### WHAT TO DO
Write out the data word for word and drop any picture you find.

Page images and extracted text

▼

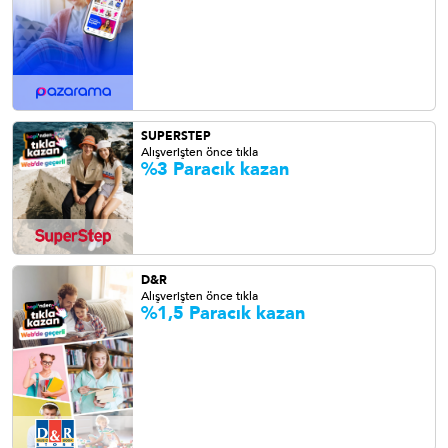
SUPERSTEP
Alışverişten önce tıkla
%3 Paracık kazan
D&R
Alışverişten önce tıkla
%1,5 Paracık kazan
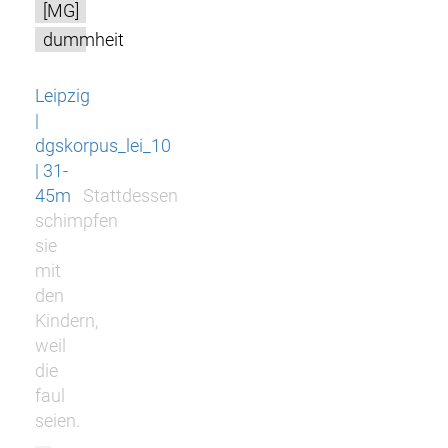
[MG]
dummheit
Leipzig
|
dgskorpus_lei_10
| 31-
45m
Stattdessen
schimpfen
sie
mit
den
Kindern,
weil
die
faul
seien.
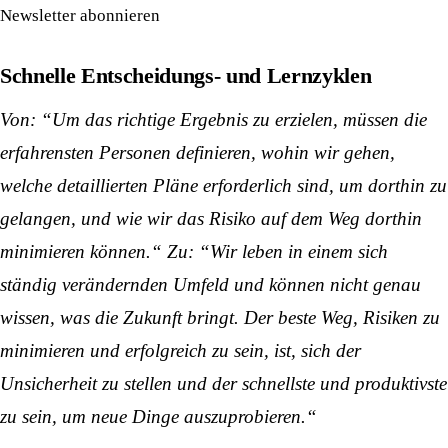
Newsletter abonnieren
Schnelle Entscheidungs- und Lernzyklen
Von: “Um das richtige Ergebnis zu erzielen, müssen die
erfahrensten Personen definieren, wohin wir gehen,
welche detaillierten Pläne erforderlich sind, um dorthin zu
gelangen, und wie wir das Risiko auf dem Weg dorthin
minimieren können.“ Zu: “Wir leben in einem sich
ständig verändernden Umfeld und können nicht genau
wissen, was die Zukunft bringt. Der beste Weg, Risiken zu
minimieren und erfolgreich zu sein, ist, sich der
Unsicherheit zu stellen und der schnellste und produktivste
zu sein, um neue Dinge auszuprobieren.“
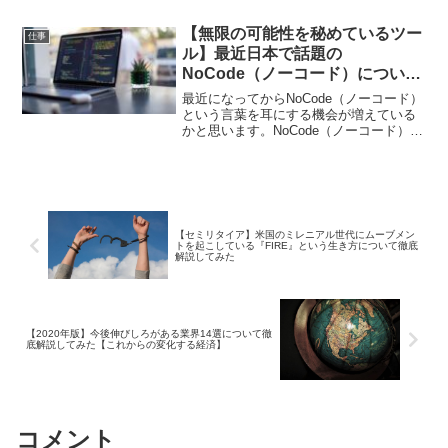
半（25〜29歳）の年収分布で、年収450
万円以上がたったの『1.1%』しかいない
【無限の可能性を秘めているツー
のです。今回は、なぜ大学を出ても給料
仕事
が上がらずに貧困なのかを解説していき
ル】最近日本で話題の
たいと思います。
NoCode（ノーコード）について
徹底解説してみた【オススメのツ
最近になってからNoCode（ノーコード）
ール5選】
という言葉を耳にする機会が増えている
かと思います。NoCode（ノーコード）と
は、プログラミングせずに(コードを書か
ずに)サービスを開発することです。今回
は、最近日本で話題のNoCode（ノーコー
ド）について徹底解説してみました。
【セミリタイア】米国のミレニアル世代にムーブメン
トを起こしている『FIRE』という生き方について徹底
解説してみた
【2020年版】今後伸びしろがある業界14選について徹
底解説してみた【これからの変化する経済】
コメント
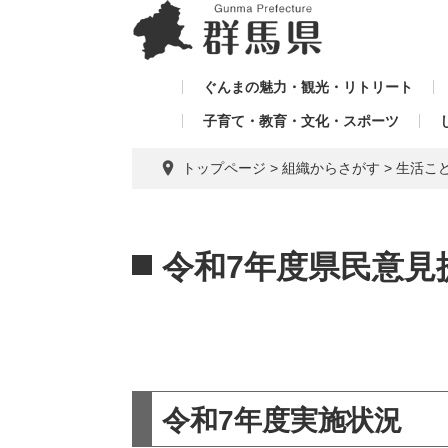
ペ
メ
メ
ー
ニ
ニ
ジ
ュ
ュ
の
ー
ぐんまの魅力・観光・リトリート
ー
先
を
子育て・教育・文化・スポーツ
を
頭
飛
飛
で
ば
トップページ
>
組織からさがす
>
生活こ
す。
し
ば
て
し
本
本
て
文
文
令和7年度県民意見
へ
令和7年度実施状況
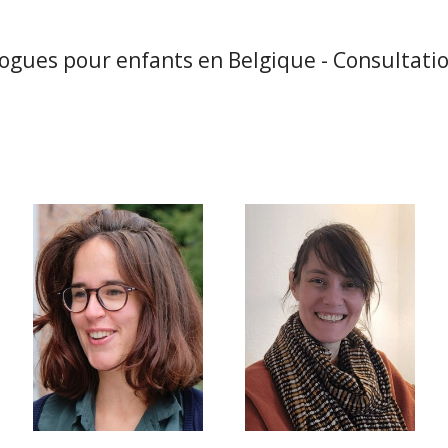
ogues pour enfants en Belgique - Consultatio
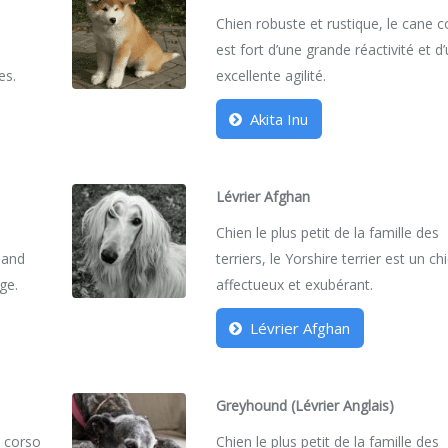
Chien robuste et rustique, le cane 
est fort d’une grande réactivité et d
es.
excellente agilité.
Akita Inu
Lévrier Afghan
Chien le plus petit de la famille des
emand
terriers, le Yorshire terrier est un ch
ge.
affectueux et exubérant.
Lévrier Afghan
Greyhound (Lévrier Anglais)
e corso
Chien le plus petit de la famille des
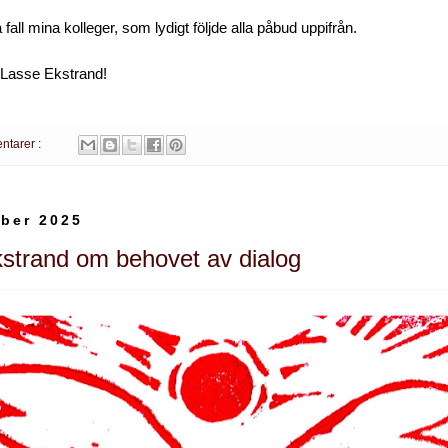
a fall mina kolleger, som lydigt följde alla påbud uppifrån.
 Lasse Ekstrand!
ntarer :
ber 2025
strand om behovet av dialog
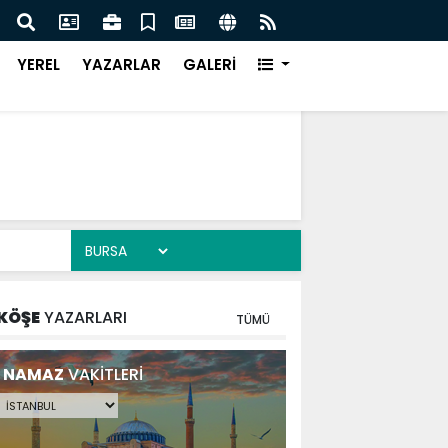
DE DEV ADIM ON DÖRT NOKTADA BÜYÜK DÖNÜŞÜM
BAŞK
YEREL
YAZARLAR
GALERİ
KÖŞE
YAZARLARI
TÜMÜ
NAMAZ
VAKİTLERİ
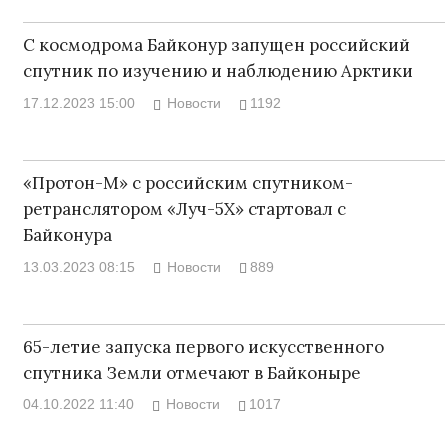
С космодрома Байконур запущен российский
спутник по изучению и наблюдению Арктики
17.12.2023 15:00
Новости
1192
«Протон-М» с российским спутником-
ретранслятором «Луч-5Х» стартовал с
Байконура
13.03.2023 08:15
Новости
889
65-летие запуска первого искусственного
спутника Земли отмечают в Байконыре
04.10.2022 11:40
Новости
1017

▲

### ANSWER TO THE PROBLEM
SUPERSTEP
Alışverişten önce tıkla
%3 Paracık kazan
D&R
Alışverişten önce tıkla
%1,5 Paracık kazan
[MG]
dummheit
Leipzig
|
dgskorpus_lei_10
| 31-
45m
Stattdessen
schimpfen
sie
mit
den
Kindern,
weil
die
faul
seien.
Newsletter abonnieren
Schnelle Entscheidungs- und Lernzyklen
Von: “Um das richtige Ergebnis zu erzielen, müssen die
erfahrensten Personen definieren, wohin wir gehen,
welche detaillierten Pläne erforderlich sind, um dorthin zu
gelangen, und wie wir das Risiko auf dem Weg dorthin
minimieren können.“ Zu: “Wir leben in einem sich
ständig verändernden Umfeld und können nicht genau
wissen, was die Zukunft bringt. Der beste Weg, Risiken zu
minimieren und erfolgreich zu sein, ist, sich der
Unsicherheit zu stellen und der schnellste und produktivste
zu sein, um neue Dinge auszuprobieren.“
半（25〜29歳）の年収分布で、年収450
万円以上がたったの『1.1%』しかいない
【無限の可能性を秘めているツー
のです。今回は、なぜ大学を出ても給料
仕事
が上がらずに貧困なのかを解説していき
ル】最近日本で話題の
たいと思います。
NoCode（ノーコード）について
徹底解説してみた【オススメのツ
最近になってからNoCode（ノーコード）
ール5選】
という言葉を耳にする機会が増えている
かと思います。NoCode（ノーコード）と
は、プログラミングせずに(コードを書か
ずに)サービスを開発することです。今回
は、最近日本で話題のNoCode（ノーコー
ド）について徹底解説してみました。
【セミリタイア】米国のミレニアル世代にムーブメン
トを起こしている『FIRE』という生き方について徹底
解説してみた
【2020年版】今後伸びしろがある業界14選について徹
底解説してみた【これからの変化する経済】
コメント
ペ
メ
メ
ー
ニ
ニ
ジ
ュ
ュ
の
ー
ぐんまの魅力・観光・リトリート
ー
先
を
子育て・教育・文化・スポーツ
を
頭
飛
飛
で
ば
トップページ
>
組織からさがす
>
生活こ
す。
し
ば
て
し
本
本
て
文
文
令和7年度県民意見
へ
令和7年度実施状況
ogues pour enfants en Belgique - Consultatio
Chien robuste et rustique, le cane 
est fort d’une grande réactivité et d
es.
excellente agilité.
Akita Inu
Lévrier Afghan
Chien le plus petit de la famille des
emand
terriers, le Yorshire terrier est un ch
ge.
affectueux et exubérant.
Lévrier Afghan
Greyhound (Lévrier Anglais)
e corso
Chien le plus petit de la famille des
a fall mina kolleger, som lydigt följde alla påbud uppifrån.
 Lasse Ekstrand!
ntarer :
ber 2025
strand om behovet av dialog
DE DEV ADIM ON DÖRT NOKTADA BÜYÜK DÖNÜŞÜM
BAŞK
YEREL
YAZARLAR
GALERİ
KÖŞE
YAZARLARI
TÜMÜ
NAMAZ
VAKİTLERİ
С космодрома Байконур запущен российский
спутник по изучению и наблюдению Арктики
17.12.2023 15:00
Новости
1192
«Протон-М» с российским спутником-
ретранслятором «Луч-5Х» стартовал с
Байконура
13.03.2023 08:15
Новости
889
65-летие запуска первого искусственного
спутника Земли отмечают в Байконыре
04.10.2022 11:40
Новости
1017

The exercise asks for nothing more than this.